第58回日本作業療法学会

講演情報

一般演題

認知障害(高次脳機能障害を含む)

[OK-1] 一般演題:認知障害(高次脳機能障害を含む)1

2024年11月9日(土) 12:10 〜 13:10 G会場 (206)

座長:緑川 学(くじらホスピタル リハビリテーション科)

[OK-1-1] 簡易自動車運転シミュレーターにおける適応分類には何が関連するのか

~多変量解析による3 群間の比較検討~

木下 洋平, 田中 拓樹, 竹本 朋子, 武谷 秀一, 峰岡 貴代美 (社会医療法人青洲会 福岡青洲会病院 リハビリテーション部)

【序論】当院では脳損傷後高次脳機能障害を呈した患者の運転再開判断のため,神経心理学的検査に加え,必要に応じ簡易自動車運転シミュレーター(Simple Driving Simulator:以下SiDS)を実施し(結果は適性あり,境界,なしに分類)その一助としている.先行研究にてSiDSの有効性の報告(門田隆,2020)はあるが,時に各結果にばらつきが生じ,なぜその群に分類されたのか病態や運転特性の把握,支援に悩む場合がある.また,境界群含めた3群間の多変量解析の検討結果は不明である.そこで今回,運転適正あり,境界,なしに分類される要因について検証し,一定の知見を得たため以下に報告する.
【目的】SiDSの結果3群に振り分けられる際,各神経心理学的やSiDSの下位項目の内,何れの項目が関連する因子になるか多変量解析を用いて明らかにする.
【方法】対象は当院急性期~生活期の脳損傷者で,重要な神経心理学的検査とSiDSが実施出来た者とした.SiDSより3群(適性あり,境界,なし)に分類し,境界群を軸とし各検査結果について比較した.統計解析は一元配置分散分析(Tukey法),Kruskal-Wallis検定を実施した.次に,有意差が生じた項目に基づき,多項ロジスティック回帰分析(強制投入法)を実施した.何れの処理も有意水準5%,統計ソフトSPSS Ver19を用いた.尚本研究は当院倫理委員会の承認を得,後方視的研究のため個人情報保護のみに配慮した.

• **学習資料**:
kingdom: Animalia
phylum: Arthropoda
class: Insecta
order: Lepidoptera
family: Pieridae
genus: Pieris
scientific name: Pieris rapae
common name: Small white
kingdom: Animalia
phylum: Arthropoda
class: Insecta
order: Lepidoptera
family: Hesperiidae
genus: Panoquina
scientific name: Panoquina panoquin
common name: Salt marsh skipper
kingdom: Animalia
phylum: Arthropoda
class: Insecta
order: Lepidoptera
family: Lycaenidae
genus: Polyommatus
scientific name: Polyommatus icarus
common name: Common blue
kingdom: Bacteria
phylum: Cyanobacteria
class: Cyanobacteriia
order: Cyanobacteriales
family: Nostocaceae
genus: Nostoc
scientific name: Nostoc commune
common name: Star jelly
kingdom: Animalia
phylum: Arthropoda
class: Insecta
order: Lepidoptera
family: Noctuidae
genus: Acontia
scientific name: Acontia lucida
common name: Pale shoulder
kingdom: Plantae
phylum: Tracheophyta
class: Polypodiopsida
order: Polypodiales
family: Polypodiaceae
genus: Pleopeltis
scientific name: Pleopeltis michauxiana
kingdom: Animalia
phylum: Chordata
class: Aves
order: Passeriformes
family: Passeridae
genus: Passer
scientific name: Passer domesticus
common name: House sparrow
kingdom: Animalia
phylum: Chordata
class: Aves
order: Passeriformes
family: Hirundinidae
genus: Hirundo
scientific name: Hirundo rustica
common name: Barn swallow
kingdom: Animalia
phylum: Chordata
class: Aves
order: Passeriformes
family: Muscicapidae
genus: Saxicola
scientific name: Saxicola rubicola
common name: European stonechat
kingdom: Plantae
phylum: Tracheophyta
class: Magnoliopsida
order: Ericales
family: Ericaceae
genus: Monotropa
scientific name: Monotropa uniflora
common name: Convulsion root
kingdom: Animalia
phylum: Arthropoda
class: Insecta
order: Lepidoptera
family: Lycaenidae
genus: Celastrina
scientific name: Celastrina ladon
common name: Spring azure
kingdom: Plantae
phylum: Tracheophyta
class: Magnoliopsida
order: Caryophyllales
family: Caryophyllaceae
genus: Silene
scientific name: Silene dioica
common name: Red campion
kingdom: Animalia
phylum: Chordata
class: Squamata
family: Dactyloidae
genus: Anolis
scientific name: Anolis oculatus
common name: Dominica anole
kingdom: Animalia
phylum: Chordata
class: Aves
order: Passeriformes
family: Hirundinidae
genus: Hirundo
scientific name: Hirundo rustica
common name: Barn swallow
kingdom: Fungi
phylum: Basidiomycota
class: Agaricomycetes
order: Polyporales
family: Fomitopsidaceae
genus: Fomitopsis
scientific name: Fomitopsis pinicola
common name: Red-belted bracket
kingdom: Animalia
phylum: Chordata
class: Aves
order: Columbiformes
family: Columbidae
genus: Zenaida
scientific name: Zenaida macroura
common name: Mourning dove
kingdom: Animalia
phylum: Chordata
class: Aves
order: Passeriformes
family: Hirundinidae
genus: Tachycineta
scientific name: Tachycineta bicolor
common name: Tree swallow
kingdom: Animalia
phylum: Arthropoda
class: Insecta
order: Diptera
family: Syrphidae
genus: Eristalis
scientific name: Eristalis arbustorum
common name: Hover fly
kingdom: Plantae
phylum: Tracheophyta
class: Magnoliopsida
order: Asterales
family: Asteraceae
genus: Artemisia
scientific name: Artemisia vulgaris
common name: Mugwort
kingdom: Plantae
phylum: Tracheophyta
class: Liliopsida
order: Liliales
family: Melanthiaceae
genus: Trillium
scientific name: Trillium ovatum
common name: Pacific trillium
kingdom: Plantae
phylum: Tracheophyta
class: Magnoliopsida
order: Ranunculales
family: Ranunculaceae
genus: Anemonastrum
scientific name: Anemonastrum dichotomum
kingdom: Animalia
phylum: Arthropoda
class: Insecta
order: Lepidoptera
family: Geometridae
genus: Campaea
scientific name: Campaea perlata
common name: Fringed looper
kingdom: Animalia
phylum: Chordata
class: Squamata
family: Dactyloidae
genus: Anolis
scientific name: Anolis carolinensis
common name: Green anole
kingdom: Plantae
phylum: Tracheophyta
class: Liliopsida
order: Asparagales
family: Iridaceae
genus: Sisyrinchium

• **課題**:
#1 本文のうち、「座長:緑川 学(くじらホスピタル リハビリテーション科)」で始まり「量解析を用いて明らかにする.」で終わる部分を書き写せ。
#2 本文の研究で、倫理面について個人情報保護のみに配慮したのはなぜか。1〜3文で説明せよ。
資料は本文とは別物だ。

• **解答一覧**:
#1
座長:緑川 学(くじらホスピタル リハビリテーション科)

[OK-1-1] 簡易自動車運転シミュレーターにおける適応分類には何が関連するのか

~多変量解析による3 群間の比較検討~

木下 洋平, 田中 拓樹, 竹本 朋子, 武谷 秀一, 峰岡 貴代美 (社会医療法人青洲会 福岡青洲会病院 リハビリテーション部)

【序論】当院では脳損傷後高次脳機能障害を呈した患者の運転再開判断のため,神経心理学的検査に加え,必要に応じ簡易自動車運転シミュレーター(Simple Driving Simulator:以下SiDS)を実施し(結果は適性あり,境界,なしに分類)その一助としている.先行研究にてSiDSの有効性の報告(門田隆,2020)はあるが,時に各結果にばらつきが生じ,なぜその群に分類されたのか病態や運転特性の把握,支援に悩む場合がある.また,境界群含めた3群間の多変量解析の検討結果は不明である.そこで今回,運転適正あり,境界,なしに分類される要因について検証し,一定の知見を得たため以下に報告する.
【目的】SiDSの結果3群に振り分けられる際,各神経心理学的やSiDSの下位項目の内,何れの項目が関連する因子になるか多変量解析を用いて明らかにする.

#2 後方視的研究であるため、個人情報保護のみに配慮した。研究自体は当院倫理委員会の承認を得ている。